Open Nabav opened this issue 3 years ago • 4 comments

Code Spell Checker: v1.10.2 VSCode: 1.56.2

To have a common synchronized settings between Linux and Windows, I have the following dictionary definitions:

  "cSpell.dictionaryDefinitions": [
    {
      "name": "general-linux",
      "path": "~/Dokumente/cspell-dic/general.txt"
    },
    {
      "name": "general-win",
      "path": "K:\\Dokumente\\cspell-dic\\general.txt"
    },
  ],
  "cSpell.dictionaries": [
    "general-linux",
    "general-win",
  ],

I have commented the general-win dictionary out while working in Linux, because its path is not valid. It would be perfect if the inaccessible custom user dictionaries are simply ignored.

I think VSCode still does not support OS-specific settings. Correct me if I am wrong. Thanks.

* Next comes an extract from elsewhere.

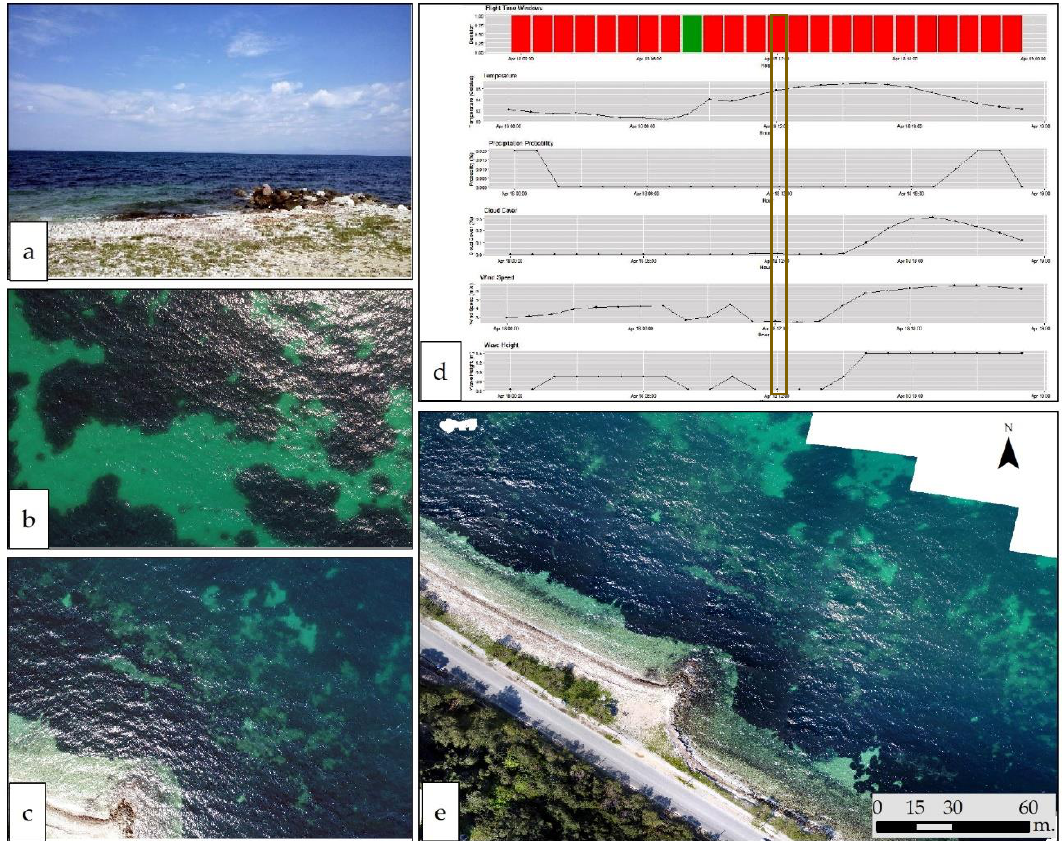
Figure 5. ( a ) View of the study area from a terrestrial image; ( b , c ) Nadir aerial images taken on 18 April 2019; ( d ) Result of the UAS toolbox the day of the flight survey; ( e ) Produced orthophoto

Nabav avatar May 27 '21 11:05 Nabav

@Nabav

The spell checker tries to resolve ~ to be the user's home directory for both Windows and Linux systems. Did you try that?

Jason3S avatar May 27 '21 12:05 Jason3S

The following should work on both Windows and Linux as long as the dictionary is in the location relative to the user's home directory.

  "cSpell.dictionaryDefinitions": [
    {
      "name": "general",
      "path": "~/Dokumente/cspell-dic/general.txt"
    }
  ],
  "cSpell.dictionaries": [
    "general",
  ],

Jason3S avatar May 27 '21 12:05 Jason3S

Very good point. But in my case, it is not mapped exactly in the same path relative to home. In Windows, I am using a mapped network drive. In particular ~/ is not K:\ in my case.

Nabav avatar May 27 '21 14:05 Nabav

Could you use mklink to link the Windows User Home ~/Dokumente/cspell-dic to K:\Dokumente\cspell-dic?